Many sport kite pilots have a variety of line sets, in different lengths and strengths (normally measured in lbs or pounds) to suit the wind conditions. Specialized kite bags are designed to tote a collection of kites, along with line sets and repair materials such as tedlar tape (for fixing punctured sails) and spare parts. Kite cases or bags also facilitate traveling with kites, some designed to fit into the overhead compartments on airplanes. Other accessories include hand-held (digital) anemometers for accurate wind speed information and LED lights that attach to the frame of the kite to allow for night flying. Some manufacturers offer replacement spars or spare components for their kites, for replacing damaged components after a particularly unforgiving crash landing.

==Competition==

Fourteen quad-line kites hovering in formation.

Developments in multi-line kites allowed forms of kite flying to develop into a sport. Kite competitions have much in common with figure skating, with competitors being judged on their performance in compulsory figures as well as a ballet-style flying using artistic interpretation of music. Performances are done as individuals, a pair of pilots, or as a team. Team flying is typically the most spectacular, with typically four pilots flying within centimeters of each other and narrowly averting disaster, while performing all manner of figures and formations in the air.
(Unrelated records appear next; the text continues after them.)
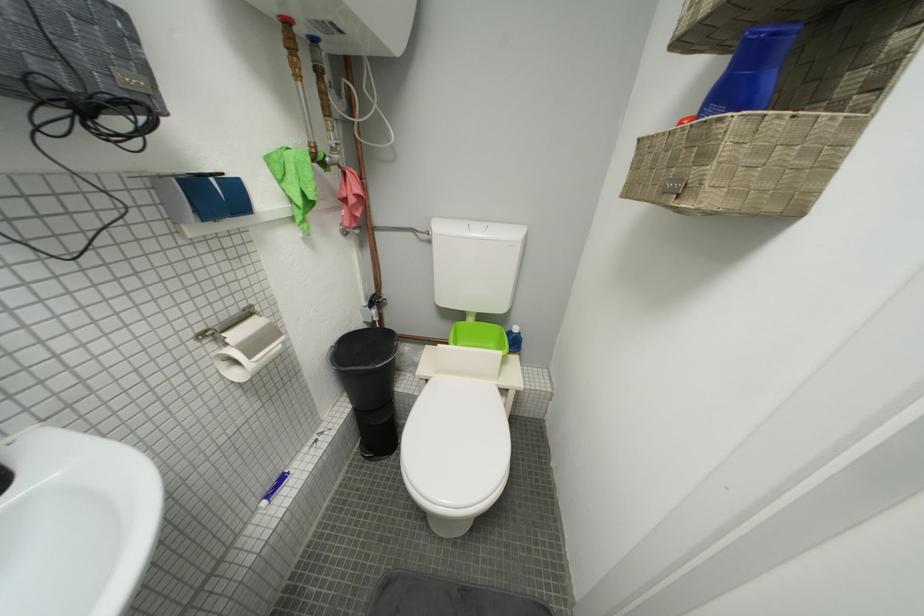
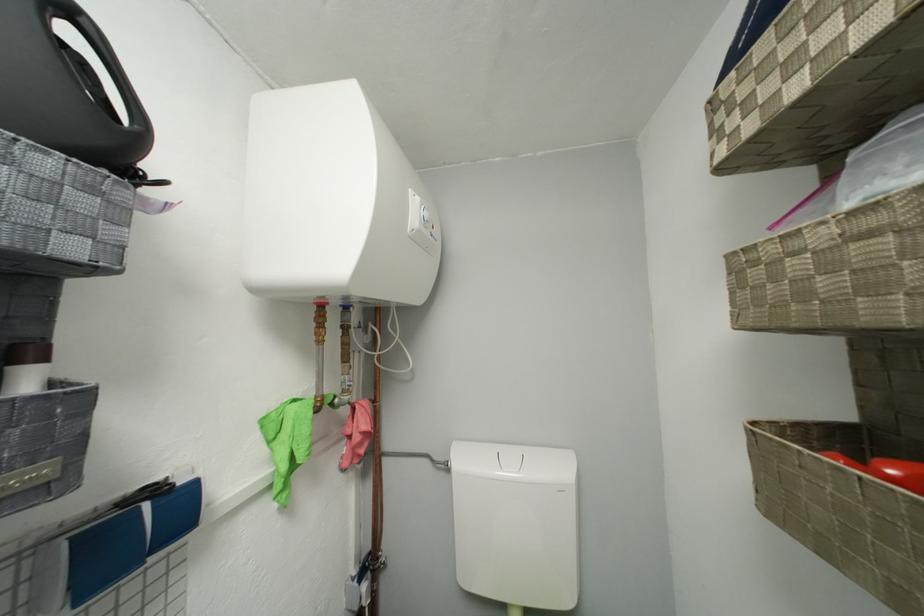
In the second image, find the point that corresponds to (x=354, y=197) in the first image.

(358, 435)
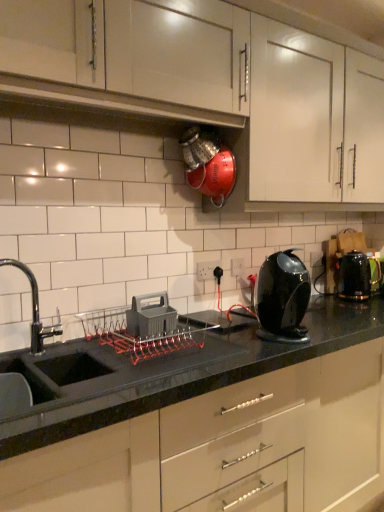
Question: Considering the relative sizes of black glossy kettle at right and white glossy cabinet at upper center, the 3th cabinetry from the bottom, in the image provided, is black glossy kettle at right smaller than white glossy cabinet at upper center, the 3th cabinetry from the bottom,?

Choices:
 (A) no
 (B) yes

Answer: (B)

Question: Can you confirm if black glossy kettle at right is positioned to the left of white glossy cabinet at upper center, the 3th cabinetry from the bottom?

Choices:
 (A) no
 (B) yes

Answer: (A)

Question: From a real-world perspective, is black glossy kettle at right below white glossy cabinet at upper center, the 3th cabinetry from the bottom?

Choices:
 (A) yes
 (B) no

Answer: (A)

Question: Is black glossy kettle at right in front of white glossy cabinet at upper center, which is the 1th cabinetry from top to bottom?

Choices:
 (A) no
 (B) yes

Answer: (A)

Question: Is black glossy kettle at right outside of white glossy cabinet at upper center, the 3th cabinetry from the bottom?

Choices:
 (A) no
 (B) yes

Answer: (B)

Question: In the image, is black plastic electric outlet at center, which is counted as the first electric outlet, starting from the right, on the left side or the right side of glossy black kettle at center-right?

Choices:
 (A) left
 (B) right

Answer: (A)

Question: Is point (238, 269) closer or farther from the camera than point (292, 314)?

Choices:
 (A) closer
 (B) farther

Answer: (B)

Question: Considering their positions, is black plastic electric outlet at center, which is counted as the first electric outlet, starting from the right, located in front of or behind glossy black kettle at center-right?

Choices:
 (A) front
 (B) behind

Answer: (B)

Question: From a real-world perspective, is black plastic electric outlet at center, the first electric outlet in the back-to-front sequence, physically located above or below glossy black kettle at center-right?

Choices:
 (A) below
 (B) above

Answer: (B)

Question: In terms of size, does glossy black kettle at center-right appear bigger or smaller than black plastic electric outlet at center, which ranks as the 2th electric outlet in front-to-back order?

Choices:
 (A) big
 (B) small

Answer: (A)

Question: From the image's perspective, relative to black plastic electric outlet at center, the first electric outlet in the back-to-front sequence, is glossy black kettle at center-right above or below?

Choices:
 (A) below
 (B) above

Answer: (A)

Question: From their relative heights in the image, would you say glossy black kettle at center-right is taller or shorter than black plastic electric outlet at center, which is counted as the first electric outlet, starting from the right?

Choices:
 (A) short
 (B) tall

Answer: (B)

Question: From a real-world perspective, relative to black plastic electric outlet at center, which is counted as the first electric outlet, starting from the right, is glossy black kettle at center-right vertically above or below?

Choices:
 (A) below
 (B) above

Answer: (A)

Question: From their relative heights in the image, would you say glossy black kettle at center-right is taller or shorter than white glossy cabinet at upper center, which is the 1th cabinetry from top to bottom?

Choices:
 (A) short
 (B) tall

Answer: (A)

Question: Is glossy black kettle at center-right situated inside white glossy cabinet at upper center, which is the 1th cabinetry from top to bottom, or outside?

Choices:
 (A) outside
 (B) inside

Answer: (A)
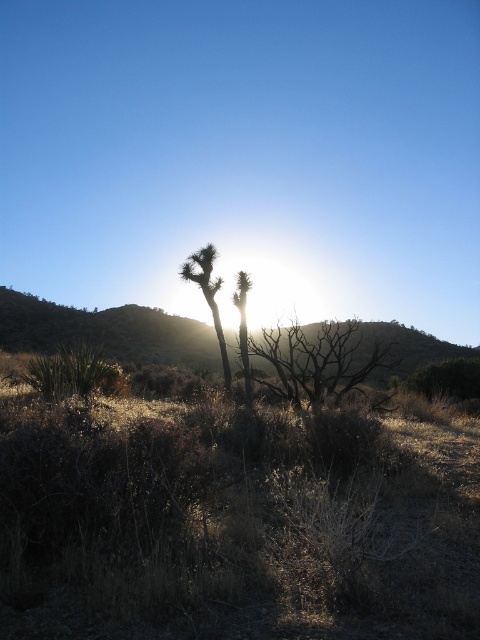
Question: Where is brown/dry wood at center located in relation to green leafy tree at center in the image?

Choices:
 (A) left
 (B) right

Answer: (B)

Question: Which object is closer to the camera taking this photo?

Choices:
 (A) green spiky cactus at center
 (B) brown/dry wood at center

Answer: (B)

Question: Does green leafy tree at center appear on the right side of green spiky cactus at center?

Choices:
 (A) no
 (B) yes

Answer: (A)

Question: Which of the following is the farthest from the observer?

Choices:
 (A) brown/dry wood at center
 (B) green leafy tree at center
 (C) green spiky cactus at center

Answer: (C)

Question: Can you confirm if brown/dry wood at center is smaller than green spiky cactus at center?

Choices:
 (A) no
 (B) yes

Answer: (A)

Question: Which point is farther to the camera?

Choices:
 (A) green leafy tree at center
 (B) brown/dry wood at center

Answer: (A)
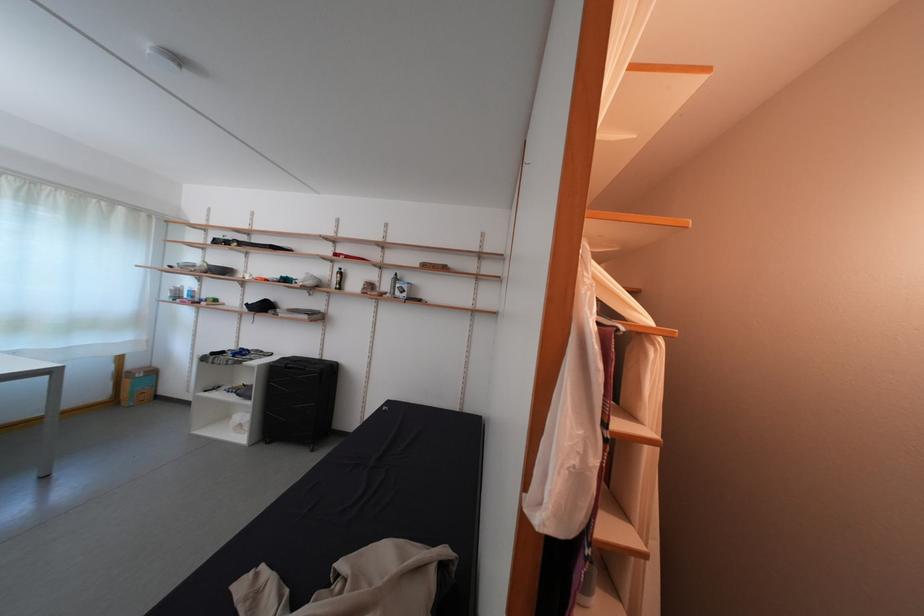
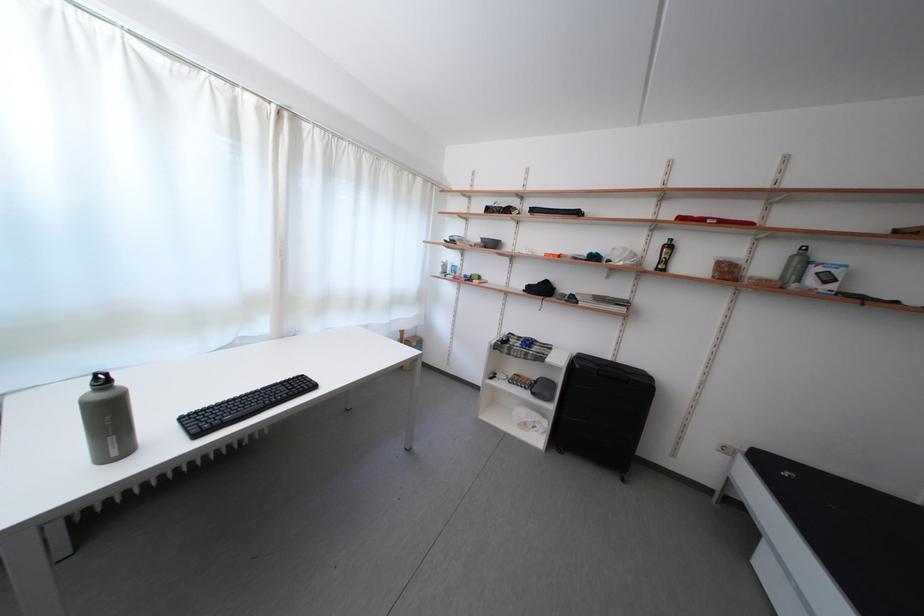
The point at (346, 275) is marked in the first image. Where is the corresponding point in the second image?

(669, 246)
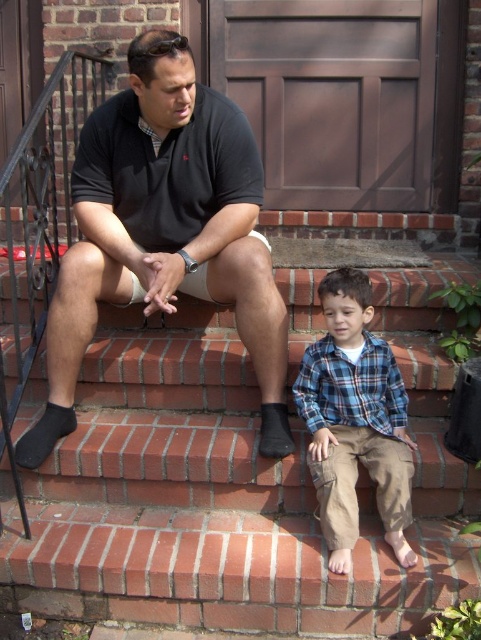
Who is positioned more to the left, black matte shirt at upper left or blue plaid shirt at lower center?

black matte shirt at upper left is more to the left.

Which is behind, point (88, 166) or point (351, 360)?

Point (88, 166)

This screenshot has height=640, width=481. In order to click on black matte shirt at upper left in this screenshot , I will do (164, 230).

Can you confirm if brick at center is positioned to the left of black matte shirt at upper left?

No, brick at center is not to the left of black matte shirt at upper left.

Who is lower down, brick at center or black matte shirt at upper left?

Positioned lower is brick at center.

Which is behind, point (110, 544) or point (154, 44)?

The point (110, 544) is more distant.

Where is `brick at center`? This screenshot has height=640, width=481. brick at center is located at coordinates (230, 484).

Does brick at center lie in front of blue plaid shirt at lower center?

Yes, brick at center is closer to the viewer.

Is point (437, 224) behind point (336, 308)?

Yes, point (437, 224) is behind point (336, 308).

Image resolution: width=481 pixels, height=640 pixels. What are the coordinates of `brick at center` in the screenshot? It's located at (230, 484).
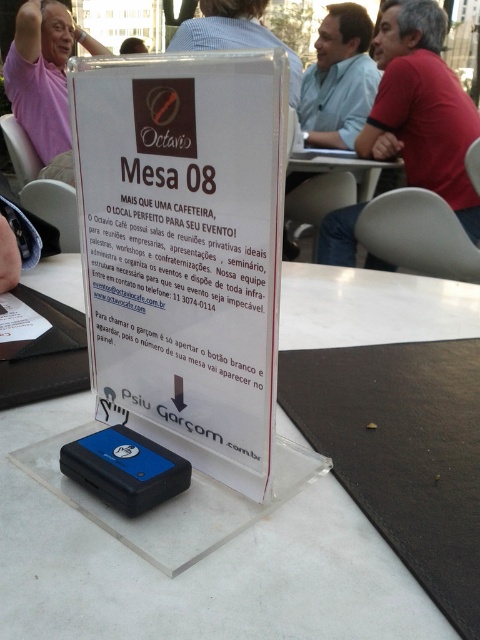
You are a customer at Octavio Cafe and you want to place your coffee cup between the light blue shirt at upper center and the pink fabric shirt at upper left. How much space do you have to work with?

The light blue shirt at upper center and the pink fabric shirt at upper left are 3.50 feet apart from each other, so you have 3.50 feet of space to place your coffee cup between them.

You are a customer at Octavio Cafe and want to read the transparent plastic sign at center. However, you are currently standing near the light blue shirt at upper center. Which direction should you move to reach the sign?

The transparent plastic sign at center is to the left of the light blue shirt at upper center, so you should move to your left to reach it.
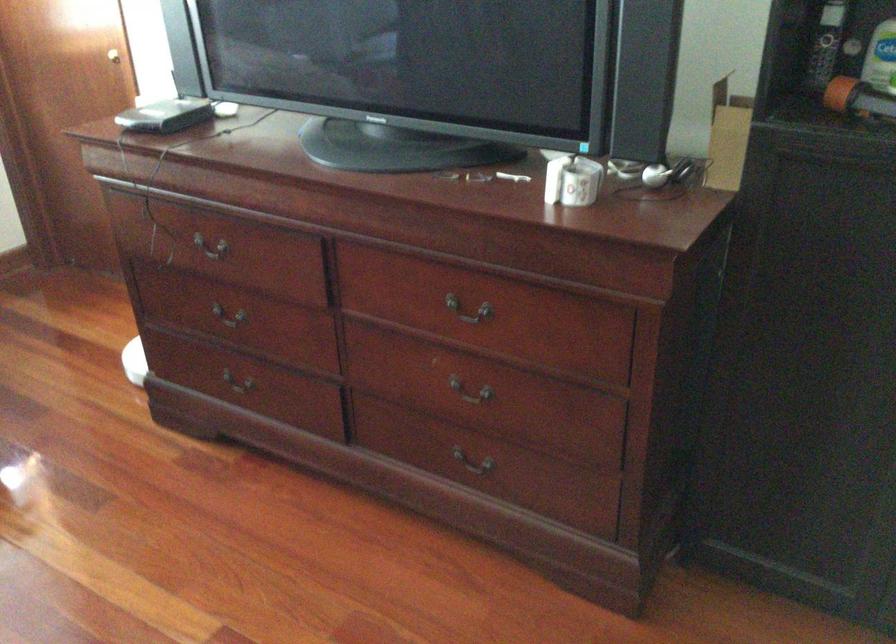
Competitions are held nationally and internationally under the auspices of Sport Team and Competitive Kiting (STACK). There is a bi-annual World Championship or World Kite Cup, typically held at Berck sur Mer, France, last held in April 2024. The 2020 and 2022 events were cancelled due to the coronavirus pandemic. In the United States, the American Kitefliers Association (AKA) is the umbrella organization for sport kite contests; competition winners from the various regions are invited to the annual AKA convention for national championships. Other national organizations include the All-Japanese Sport Kite Association (AJSKA), FFVL France, FLD ev Germany, STACK Holland, STACK-Italia, and STACK-UK.

In 1996 the organizations AKA, STACK, and AJSKA formed the International Rule Book Committee (IRBC) to standardize rules and processes. The rulebooks include overall rules for events, descriptions of figures which may be selected for compulsory-figure flying, and guidelines for judging assorted events.